There are some interesting results here in the plot. I was not expecting a dip in the alcohol content across the quality levels. We see that a wine quality of 3 starts with a mean alcohol content of 10. There are also not a lot of wines with a quality of 3. We then see a slight uptick in alcohol content with wines that have a quality of 4. There are also more wines that have a quality of 4 than 3. The interesting aspect is that wines with a quality rating of 5 have an average reduction in alcohol content, which dips down just below 10. We also see many more wines at this quality level than either 3 or 4. We experience another increase in alcohol content with wine quality levels of 6. We are somewhere at an average of between 10 and 11 in alcohol content at quality level 6. There is also a much bigger dispersement of the alcohol content at this quality level, with a majority between an alcohol content level of 9 and 13. We start to see a decrease in the amount of wines represented at quality level 7. We also see a continuous increase of the alcohol level to an average of between 11 and 12. We finally see that there are a little over a dozen wines at a quality level of 8 and that the average alcohol content of those wines also increases to an average level of 12.

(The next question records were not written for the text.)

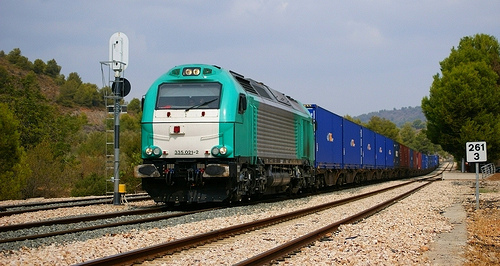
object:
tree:
[420, 33, 499, 173]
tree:
[6, 88, 55, 152]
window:
[249, 80, 276, 102]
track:
[0, 193, 152, 216]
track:
[1, 203, 218, 241]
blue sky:
[265, 20, 383, 89]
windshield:
[157, 81, 223, 109]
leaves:
[43, 117, 68, 142]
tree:
[13, 136, 63, 200]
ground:
[261, 111, 283, 156]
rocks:
[384, 242, 404, 254]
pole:
[475, 162, 480, 210]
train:
[131, 62, 439, 208]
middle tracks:
[0, 200, 247, 245]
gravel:
[0, 179, 457, 263]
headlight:
[153, 148, 161, 155]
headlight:
[219, 147, 227, 155]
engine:
[133, 63, 315, 210]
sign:
[465, 141, 487, 163]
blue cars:
[312, 104, 342, 170]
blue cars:
[343, 119, 362, 169]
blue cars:
[362, 126, 377, 168]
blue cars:
[375, 132, 386, 169]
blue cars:
[385, 136, 394, 168]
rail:
[71, 160, 455, 266]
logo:
[326, 132, 335, 143]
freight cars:
[309, 104, 439, 171]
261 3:
[468, 143, 484, 160]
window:
[154, 79, 222, 110]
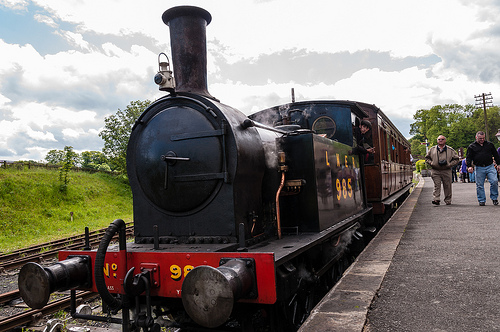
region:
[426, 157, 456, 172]
Man has his hands in his jacket pocket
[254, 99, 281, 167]
Smoke coming out of engine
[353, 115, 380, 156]
Man hanging out window of train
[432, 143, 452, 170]
Camera around man's neck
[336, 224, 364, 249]
Smoke coming from underneath train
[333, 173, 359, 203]
Train number is 985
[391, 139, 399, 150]
Blue light coming from train window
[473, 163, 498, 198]
Man has on blue jeans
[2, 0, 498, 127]
Clouds fill the sky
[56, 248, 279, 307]
Train has red fender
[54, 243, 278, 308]
Red and yellow front part of train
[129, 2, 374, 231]
Black front of train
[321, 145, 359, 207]
yellow letters on the side of train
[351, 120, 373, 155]
train conductor poking his head out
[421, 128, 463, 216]
Man walking down the sidewalk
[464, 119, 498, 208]
man walking down the sidwalk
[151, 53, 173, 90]
Little white lantern in front of train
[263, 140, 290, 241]
Copper steam pipe on train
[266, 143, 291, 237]
Steam pipe shooting out steam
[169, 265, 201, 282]
yellow "98" on red part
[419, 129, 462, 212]
person walking near a train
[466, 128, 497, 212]
person walking near a train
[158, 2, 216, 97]
smoke stack on a train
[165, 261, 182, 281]
number painted on a train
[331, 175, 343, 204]
number painted on a train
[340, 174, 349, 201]
number painted on a train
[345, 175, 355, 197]
number painted on a train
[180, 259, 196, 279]
number painted on a train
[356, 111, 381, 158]
person inside of a train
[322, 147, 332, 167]
letter painted on the side of a train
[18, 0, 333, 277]
Train parked in the railway station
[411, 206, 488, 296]
Platform of the railway station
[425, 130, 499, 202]
People walking on the platform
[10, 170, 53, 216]
Green color grass near the track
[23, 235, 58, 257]
Train track near the platform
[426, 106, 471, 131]
Trees with green leaves and branches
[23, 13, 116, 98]
Blue color sky with clouds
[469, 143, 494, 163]
A person wearing black color fullhand shirt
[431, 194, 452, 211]
Pair of shoes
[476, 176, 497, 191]
A person wearing blue color jean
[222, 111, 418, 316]
this is a trainq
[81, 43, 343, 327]
the train is black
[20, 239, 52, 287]
this is a train track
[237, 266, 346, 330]
this is a curb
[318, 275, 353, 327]
the curb is stone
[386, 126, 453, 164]
this is a group of people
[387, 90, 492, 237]
these are two men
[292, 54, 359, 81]
this is a cloud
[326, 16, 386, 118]
the cloud is white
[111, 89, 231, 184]
this is the front of the train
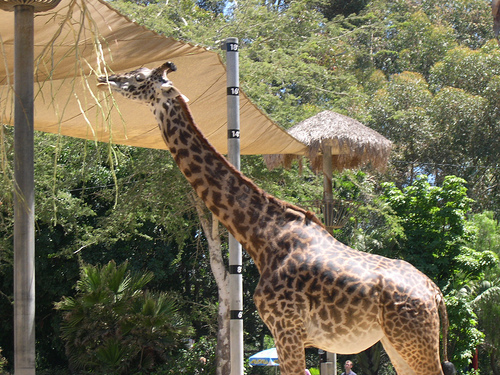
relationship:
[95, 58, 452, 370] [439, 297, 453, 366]
giraffe has tail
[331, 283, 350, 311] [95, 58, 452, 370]
spot on giraffe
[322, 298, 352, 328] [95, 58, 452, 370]
spot on giraffe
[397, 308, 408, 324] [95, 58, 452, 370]
spot on giraffe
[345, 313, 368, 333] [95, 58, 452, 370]
spot on giraffe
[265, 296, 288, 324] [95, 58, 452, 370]
spot on giraffe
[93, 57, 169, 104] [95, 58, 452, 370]
head of giraffe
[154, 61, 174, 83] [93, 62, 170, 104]
horns on h head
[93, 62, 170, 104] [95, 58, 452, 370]
head of giraffe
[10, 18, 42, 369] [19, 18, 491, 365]
pole in enclosure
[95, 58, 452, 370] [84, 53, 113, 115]
giraffe eating leaves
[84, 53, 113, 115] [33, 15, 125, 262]
leaves from a tree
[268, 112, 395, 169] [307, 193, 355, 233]
straw umbrella over food basket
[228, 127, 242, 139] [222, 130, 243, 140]
number on a strip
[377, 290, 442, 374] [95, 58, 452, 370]
legs of giraffe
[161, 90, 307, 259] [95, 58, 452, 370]
neck of giraffe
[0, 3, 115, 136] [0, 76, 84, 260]
giraffe feeder on pole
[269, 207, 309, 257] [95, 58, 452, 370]
brown spot on giraffe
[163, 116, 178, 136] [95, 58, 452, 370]
spot on giraffe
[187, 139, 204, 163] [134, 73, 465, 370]
brown spot on giraffe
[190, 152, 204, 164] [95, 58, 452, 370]
spot on giraffe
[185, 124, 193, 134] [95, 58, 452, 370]
spot on giraffe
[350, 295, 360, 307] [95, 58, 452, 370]
spot on giraffe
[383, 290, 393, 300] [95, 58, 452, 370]
spot on giraffe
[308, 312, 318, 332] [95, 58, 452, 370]
spot on giraffe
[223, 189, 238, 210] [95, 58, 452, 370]
spot on giraffe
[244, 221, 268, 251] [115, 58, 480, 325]
spot on giraffe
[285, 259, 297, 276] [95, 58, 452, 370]
spot on giraffe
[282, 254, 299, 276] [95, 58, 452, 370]
spot on giraffe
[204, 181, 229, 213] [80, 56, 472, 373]
spot on giraffe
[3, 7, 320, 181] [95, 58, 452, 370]
canopy over giraffe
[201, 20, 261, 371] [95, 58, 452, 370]
pole behind giraffe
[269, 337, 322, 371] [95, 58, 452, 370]
leg of giraffe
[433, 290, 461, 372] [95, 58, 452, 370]
tail of giraffe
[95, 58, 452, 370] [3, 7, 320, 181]
giraffe near canopy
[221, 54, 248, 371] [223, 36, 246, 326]
pole with numbers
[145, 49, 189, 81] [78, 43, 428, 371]
ear of giraffe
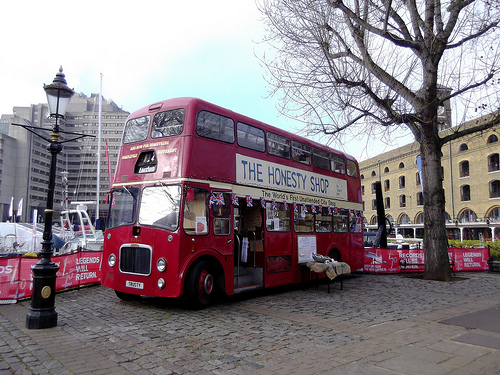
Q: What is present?
A: A bus.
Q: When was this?
A: Daytime.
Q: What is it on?
A: Wheels.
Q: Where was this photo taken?
A: The sidewalk.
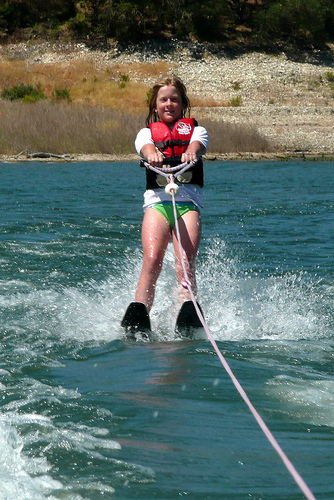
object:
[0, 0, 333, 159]
hillside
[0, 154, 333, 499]
lake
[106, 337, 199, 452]
shadow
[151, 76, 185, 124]
head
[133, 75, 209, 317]
girl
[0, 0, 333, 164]
ground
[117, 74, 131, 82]
grass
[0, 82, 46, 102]
bushes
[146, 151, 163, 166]
hand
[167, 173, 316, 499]
rope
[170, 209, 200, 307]
leg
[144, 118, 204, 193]
life jacket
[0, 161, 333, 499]
blue water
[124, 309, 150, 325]
foot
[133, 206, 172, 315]
leg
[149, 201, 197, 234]
bikini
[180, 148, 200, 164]
hand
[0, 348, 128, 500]
waves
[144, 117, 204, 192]
vest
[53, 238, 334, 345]
waves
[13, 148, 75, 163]
wood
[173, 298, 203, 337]
skis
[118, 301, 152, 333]
skis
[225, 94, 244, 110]
grass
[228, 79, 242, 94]
grass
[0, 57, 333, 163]
shore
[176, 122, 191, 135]
symbol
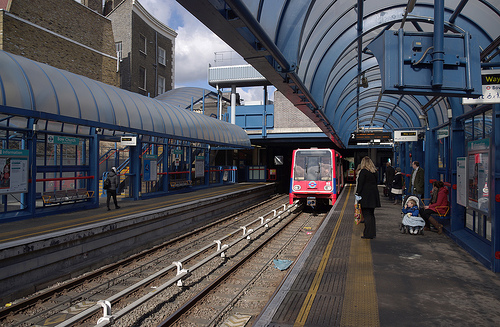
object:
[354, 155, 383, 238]
woman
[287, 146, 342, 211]
train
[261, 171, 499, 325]
ground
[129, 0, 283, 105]
sky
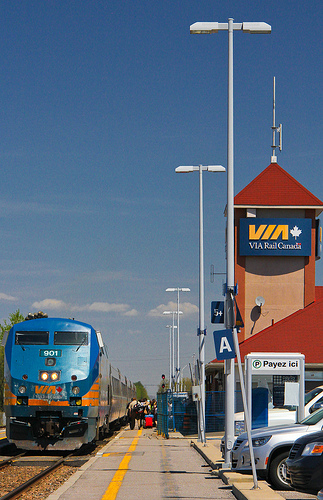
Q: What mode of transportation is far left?
A: A blue train.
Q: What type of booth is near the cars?
A: A parking pay booth.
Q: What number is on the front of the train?
A: 901.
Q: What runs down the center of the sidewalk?
A: A yellow divider line.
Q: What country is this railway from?
A: Canada.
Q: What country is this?
A: Canada.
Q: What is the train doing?
A: Sitting on the track.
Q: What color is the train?
A: Blue.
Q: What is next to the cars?
A: A building.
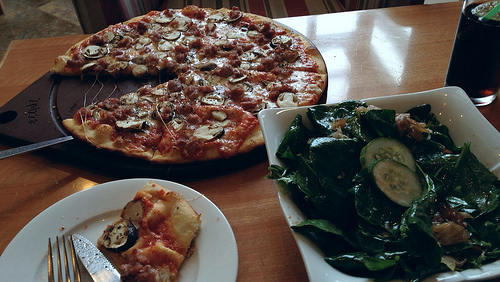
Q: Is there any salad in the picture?
A: Yes, there is salad.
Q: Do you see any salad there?
A: Yes, there is salad.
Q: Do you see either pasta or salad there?
A: Yes, there is salad.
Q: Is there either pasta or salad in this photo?
A: Yes, there is salad.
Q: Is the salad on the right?
A: Yes, the salad is on the right of the image.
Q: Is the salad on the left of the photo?
A: No, the salad is on the right of the image.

As we found out, there isn’t a distinct formula to making great quality wine. Taste is different for every individual. Sweetness for some makes a better wine, while others prefer dry wines. I honestly expected wines that were more sweet to be of higher quality. Through investigation, our dataset indicated a strong positive correlation between alcohol content and the quality of wine. Typically, the stronger and higher the alcohol content, the higher quality wine. Although some of the data suggests that this is not always true, and other factors can cause the wine to be of varying quality. If higher alcohol content was equivelant to higher quality wine, then winemakers would simply spike the wine to increase the alcohol content. Other factors such as sulphates and citric acid can influence the taste of wine in a positive way. Factors such as volatile acidity can negatively influence the taste of wine.
We found other factors that can ruin the taste of wine if not handled properly including chorides, density, and total sulfur dioxide. Managing those negative influences of wine quality would assist winemakers in producing better quality wines, but not necessarily make an award winning wine. A sample of 1599 red wines is a start to examine the relationship between wine variables and the quality of wine, but further testing and data examination would be necessary before finding conclusive data that would support our findings in this study.